Unsere Kollegen Philipp Köster und Christoph Biermann machten sich am Sonntag zum Spiel zwischen Spanien und Italien auf. Sie kamen auch in Danzig an, doch dann kam alles anders.
Nur wenige Gegenstände sind deprimierender als Brustbeutel. Sie sind hässliche um den Hals gehängte Misstrauenskundgebung an die Welt. Sagen sie doch nichts anderes als: „Ich habe dich im Verdacht, mich um meine Besitzstände bringen zu wollen.“ Deshalb verschwindet die eigene Habe so nah am Körper wie möglich, den Blicken und Zugriffen aller Bösewichter entzogen. Insofern ist der Polenwitz der Brustbeutel der Humorproduktion. Denn geht es bei ihm immer darum, den Grundverdacht gegenüber dem diebischen Polen in etwas zu verwandeln, was eine Pointe sein soll.
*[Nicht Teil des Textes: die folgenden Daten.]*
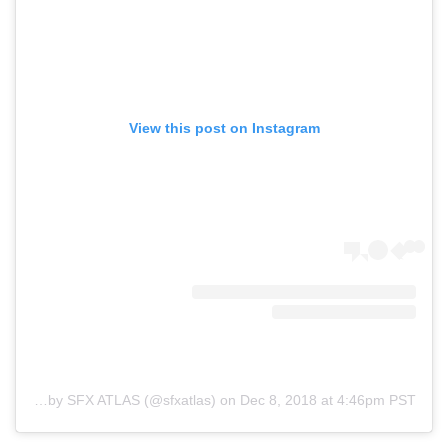
View this post on Instagram
A post shared by SFX ATLAS (@sfxatlas)
on
Dec 8, 2018 at 4:46pm PST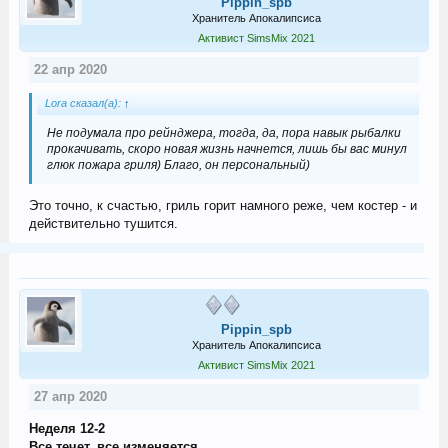
Pippin_spb
Хранитель Апокалипсиса
Активист SimsMix 2021
22 апр 2020
Lora сказал(а):
↑
Не подумала про рейнджера, тогда, да, пора навык рыбалки
прокачивать, скоро новая жизнь начнется, лишь бы вас минул
глюк пожара гриля) Благо, он персональный)
Это точно, к счастью, гриль горит намного реже, чем костер - и
действительно тушится.
Pippin_spb
Хранитель Апокалипсиса
Активист SimsMix 2021
27 апр 2020
Неделя 12-2
Все течет, все изменяется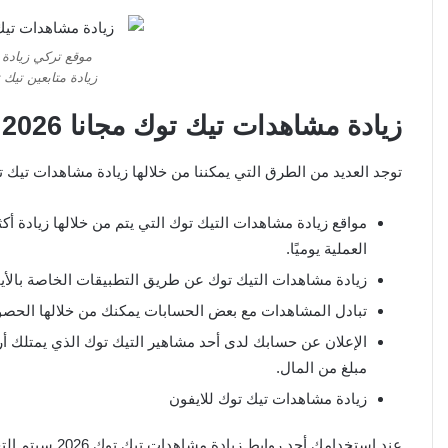
موقع تركي زيادة
زيادة متابعين تيك توك 10k مجا
زيادة مشاهدات تيك توك مجانا 2026
توجد العديد من الطرق التي يمكننا من خلالها زيادة مشاهدات تيك توك 2026 وفي ما يلي سنذكر بعضًا 
العملية يوميًا.
زيادة مشاهدات التيك توك عن طريق التطبيقات الخاصة بالأيفو
تبادل المشاهدات مع بعض الحسابات يمكنك من خلالها الحصو
الإعلان عن حسابك لدى أحد مشاهير التيك توك الذي يمتلك أر
مبلغ من المال.
زيادة مشاهدات تيك توك للايفون
عند استخدامك أح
„Schatz, wir fahren zur EM!“
Aber eigentlich hatte ich weder an Brustbeutel noch an Polenwitze gedacht, als wir gestern von Berlin aus zum ersten Mal in unser östliches Nachbarland aufbrachen. „Schatz, wir fahren zur EM“, hatte ich einige Tage vorher zu Hause stolz verkündet. Ein Freund hatte zwei allerbeste Eintrittskarten fürs absehbar allerbeste Spiel der Vorrunde dieser Europameisterschaft besorgt. Das Wetter war bei der Abreise herrlich, die Vorfreude riesig, und vergnügt rollten wir durch die schönen Landschaften Vorpommerns, Kaschubiens und Pommerns. Zumal die Straßen dort so angelegt sind, dass man auch genug Zeit hat, sich die rollenden Hügel, grünen Wiesen und Storchennester anzuschauen.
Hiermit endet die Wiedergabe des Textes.